## What this exercise asks:
1) In the crisis-mapping blog post, what did the computer center in Mirebalais translate, and from which language into which?
2) Reproduce word for word the part of the crisis-mapping blog post that opens with the words containing "Naturally, I went" and closes with "the Ushahidi platform.".

## Document passage:
[Guest blog post by Denise Roz Sewell who is in charge of Crisis Mapping for the Fletcher Team running the Ushahidi-Haiti Project. She just returned from a 2-week mission in Haiti. Roz is also Pickering Fellow and was a Fulbright scholar in Morocco prior to joining the graduate program The Fletcher School.]
I am a crisis mapper. I have been mapping need in Haiti. That means that I take a message (from Twitter, Facebook, SMS), and based on information contained within the message, I place it on a map. Primarily, I have been working with the Ushahidi Haiti Project and the Mission 4636 group of organizations. Through the short-code 4636 we created a picture of the evolving crisis in Haiti that was unprecedented in both its scope and timing. However, I live in Boston. I am from Atlanta. Honestly, it makes no sense for me to be the one mapping locations in Haiti when there are Haitians ready and willing to interact in the discussions of their own reconstruction.
So, I travel to Haiti. As a part of the Ushahidi Haiti project run by the Fletcher Team, one of our primary goals is to transfer skills and knowledge to the affected populations so that they can use everything we’ve learned through the 4 months we’ve spent working on this project. This means that the purpose of my trip was two-fold: 1 – assess the potential to transfer our knowledge to a single Haitian organization in Haiti and 2 – begin to transfer knowledge to any existing organizations that could use it.
Naturally, I went to Mirebalais. One of the key members of the Mission4636 group is Samasource – an organization bringing computer-based jobs to disadvantaged communities around the world. In a partnership with 1,000 Jobs they set up a computer center in Mirebalais, Haiti to translate messages coming into 4636 from Creole into English. I went to this computer center ready and willing to transfer my knowledge about crisis mapping, technology, and the Ushahidi platform.
What I have loved about my work in Haiti is that oftentimes when I feel like I have something to say or give, Haitians give it back to me ten fold. In my trip to Mirelabais I know I taught the workers how to find coordinates using OpenStreetMap, but I can definitely say that they taught me so much more–they taught me about Haiti.
The first day of my trip, the directors of the 1,000 Jobs site bring me to the center. Before my training, we sat in the office and talked about Haiti. We talked about their lives and ideas for the country, and how hard they’ve worked to get to where they are. I was afraid that my trip would be considered another burden or task they need to supervise. Instead, I received the resounding feedback, “No, this is the idea, we need to bring more skills to Haiti. Thank you.”

## Data listing:
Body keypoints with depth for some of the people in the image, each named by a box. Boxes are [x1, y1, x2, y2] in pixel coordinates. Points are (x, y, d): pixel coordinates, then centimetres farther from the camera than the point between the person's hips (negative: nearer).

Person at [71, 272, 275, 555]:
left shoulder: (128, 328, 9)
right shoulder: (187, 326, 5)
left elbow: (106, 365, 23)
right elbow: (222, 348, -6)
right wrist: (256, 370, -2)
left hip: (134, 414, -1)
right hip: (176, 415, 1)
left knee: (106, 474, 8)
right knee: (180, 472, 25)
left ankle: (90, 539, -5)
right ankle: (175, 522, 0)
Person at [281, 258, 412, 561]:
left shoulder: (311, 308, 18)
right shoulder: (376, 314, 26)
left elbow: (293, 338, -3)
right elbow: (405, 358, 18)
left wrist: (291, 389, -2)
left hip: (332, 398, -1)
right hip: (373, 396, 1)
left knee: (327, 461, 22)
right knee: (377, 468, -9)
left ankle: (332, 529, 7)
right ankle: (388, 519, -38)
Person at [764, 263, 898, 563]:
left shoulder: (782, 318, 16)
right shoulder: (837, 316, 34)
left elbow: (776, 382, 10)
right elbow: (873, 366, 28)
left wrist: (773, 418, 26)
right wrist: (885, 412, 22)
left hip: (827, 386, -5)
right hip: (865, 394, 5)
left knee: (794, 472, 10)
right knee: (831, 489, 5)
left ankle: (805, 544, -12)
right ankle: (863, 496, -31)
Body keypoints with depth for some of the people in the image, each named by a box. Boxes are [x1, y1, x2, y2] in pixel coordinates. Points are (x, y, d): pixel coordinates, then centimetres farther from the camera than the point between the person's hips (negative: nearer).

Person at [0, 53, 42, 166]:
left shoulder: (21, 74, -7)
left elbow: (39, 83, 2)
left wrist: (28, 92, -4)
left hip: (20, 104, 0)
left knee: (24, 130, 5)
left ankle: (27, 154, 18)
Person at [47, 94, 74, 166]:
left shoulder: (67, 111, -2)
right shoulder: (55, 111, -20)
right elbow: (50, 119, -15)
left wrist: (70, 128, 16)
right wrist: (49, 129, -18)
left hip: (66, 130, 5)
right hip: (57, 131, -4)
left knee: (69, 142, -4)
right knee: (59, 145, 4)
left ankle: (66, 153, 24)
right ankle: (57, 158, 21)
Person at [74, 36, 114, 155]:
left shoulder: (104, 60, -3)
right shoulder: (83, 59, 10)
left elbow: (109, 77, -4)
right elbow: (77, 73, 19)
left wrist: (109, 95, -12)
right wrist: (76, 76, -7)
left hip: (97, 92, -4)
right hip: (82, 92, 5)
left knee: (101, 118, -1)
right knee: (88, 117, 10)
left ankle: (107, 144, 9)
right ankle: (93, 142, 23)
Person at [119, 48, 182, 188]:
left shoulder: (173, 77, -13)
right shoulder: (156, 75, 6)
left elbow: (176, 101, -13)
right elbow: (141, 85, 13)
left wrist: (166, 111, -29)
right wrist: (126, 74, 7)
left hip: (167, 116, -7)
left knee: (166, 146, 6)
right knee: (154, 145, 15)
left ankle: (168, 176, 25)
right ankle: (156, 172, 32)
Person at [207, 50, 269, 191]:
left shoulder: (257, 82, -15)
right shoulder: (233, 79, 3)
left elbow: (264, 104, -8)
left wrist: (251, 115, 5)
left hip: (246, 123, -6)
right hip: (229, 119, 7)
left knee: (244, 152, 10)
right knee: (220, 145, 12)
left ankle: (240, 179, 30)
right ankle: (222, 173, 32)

## Responses in order:
1) Messages coming into 4636, from Creole into English.

2)
Naturally, I went to Mirebalais. One of the key members of the Mission4636 group is Samasource – an organization bringing computer-based jobs to disadvantaged communities around the world. In a partnership with 1,000 Jobs they set up a computer center in Mirebalais, Haiti to translate messages coming into 4636 from Creole into English. I went to this computer center ready and willing to transfer my knowledge about crisis mapping, technology, and the Ushahidi platform.